Di improvviso ti ritrovi a parlare senza più pensare prima cosa è meglio dire, ti ritrovi a partecipare ai loro racconti ed a raccontare anche tu la tua vita. Ti accorgi che in comune c’è più di quanto pensavi, in comune abbiamo la stessa umanità (intesa come complesso di caratteristiche, qualità, limiti peculiari alla condizione dell’uomo).

Di improvviso ti scopri a preoccuparti se la notte piove, a buttare l’occhio quando passi nei posti dove in genere li incontri per vedere se ci sono, a preoccuparti quando è freddo chiedendoti se avranno coperte sufficienti, a cercare fra chi conosci ciò che gli manca o potrebbe servirgli. Sono gesti che nascono spontaneamente, ti accorgi di preoccuparti come accade/fai con le persone che fanno parte della tua vita. Non sono più “altro” ma “l’altro”.

L’imbarazzo cede il posto all’attenzione, prevalgono le somiglianze e le affinità rispetto alle differenze. Col tempo ci si riconosce fatti della stessa pasta, diversi solo nelle opportunità che la vita ha offerto e offre, che ciascuno riesce o meno a cogliere. Nessuna differenza nella sostanza, diversi solo all’apparenza ma sotto la lente della reciproca conoscenza ci si scopre persone simili che hanno solo storie diverse, alle prese con pari problemi quotidiani: casa, lavoro, malattie; beghe familiari, mogli, mariti, figli, fratelli; occasioni perdute e progetti, speranze, disillusioni, sogni. Se approcci qualcuno per sapere come sta difficilmente ti risponde chiedendoti qualcosa, anche se gli serve, ma ti parla, comunica, si racconta.

Questo non rende tutto bello e neanche semplice, spesso l’incontro è difficile, le persone hanno rabbia e la esprimono forte e chiara, ciascuno ha il proprio carattere e storie personali, il tutto aggravato dal vivere in strada e in situazioni di difficoltà estrema. Allora serve ascoltare anche col cuore, per comprendere in profondità ciò che pregiudizi e preconcetti spesso rendono difficile cogliere. Si tratta solo di provare a guardare da prospettive diverse e questo cambia tutto, a partire da noi stessi e dalle nostre illusorie certezze.

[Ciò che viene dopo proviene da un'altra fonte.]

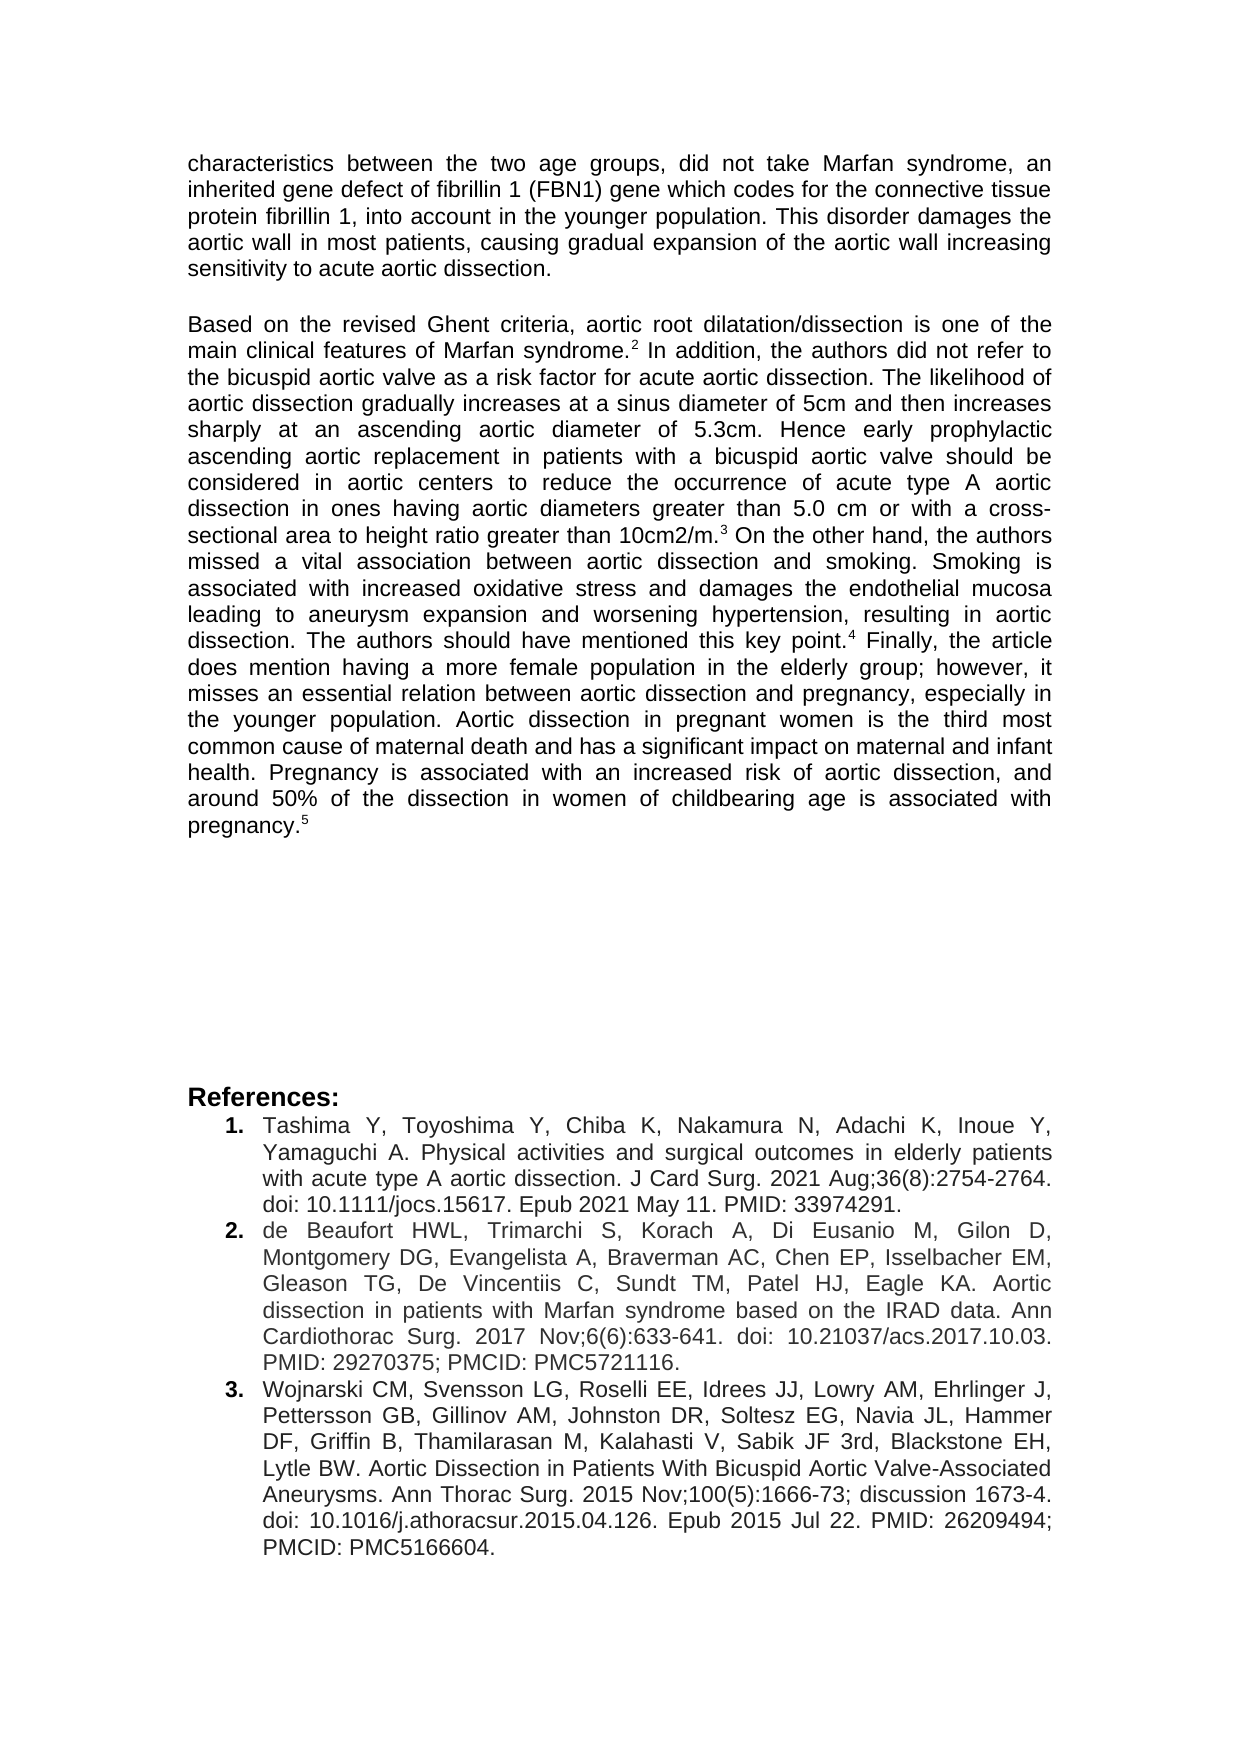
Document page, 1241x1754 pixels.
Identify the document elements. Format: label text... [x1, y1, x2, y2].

Ciascuna persona è ovviamente diversa, alcune persone sono simpatiche altre meno, alcune tranquille altre affatto, alcune chiacchierone altre silenziose ma proprio nell’assenza materiale si riesce meglio a cogliere di ciascuno l’unicità. È come se non fossimo distratti dalla forma e anche lo stato di bisogno, che pure hanno, capisci che non li identifica né li caratterizza se non per aspetti meramente pratici. È come dire che, se una persona cade, inciampa su un gradino, la gente attorno, in strada, guarda il gradino anziché vedere la persona caduta. È l’uomo nella sua complessità e unicità a prevalere e, occupandocene, prendendocene cura, aiutandolo scopriamo l’umanità dell’altro ma, assieme alla sua, riemerge e scopriamo anche la nostra di umanità.

La parola aiuto (letteralmente opera che in un momento di difficoltà si presta o si riceve) deriva dal latino (adiutus/adiuvare), è composta di ad/a e iuvare/giovare e contiene il giovamento (dato o ricevuto). Aiuto ha in sé giovamento, sollievo, comporta un senso di beneficio e gioia e, la gioia, evoca il Paradiso, lo stato di pace in cui l’uomo può vivere e vivrà senza più essere stretto dai bisogni, unito al Bene e nella pienezza dell’Amore. Nel gesto di aiuto verso gli altri viviamo in terra un momento di Paradiso e lo abbiamo a portata di mano, appena fuori la nostra Chiesa.

Poco tempo fa una persona mi ha chiesto che esperienza fosse per me fare questi giri, ho risposto che mi ha dato il senso della differenza tra parola e gesto. Aiuto è una parola, uscire di casa per metterlo in pratica è il gesto. Le parole sono belle ma il gesto fa la differenza.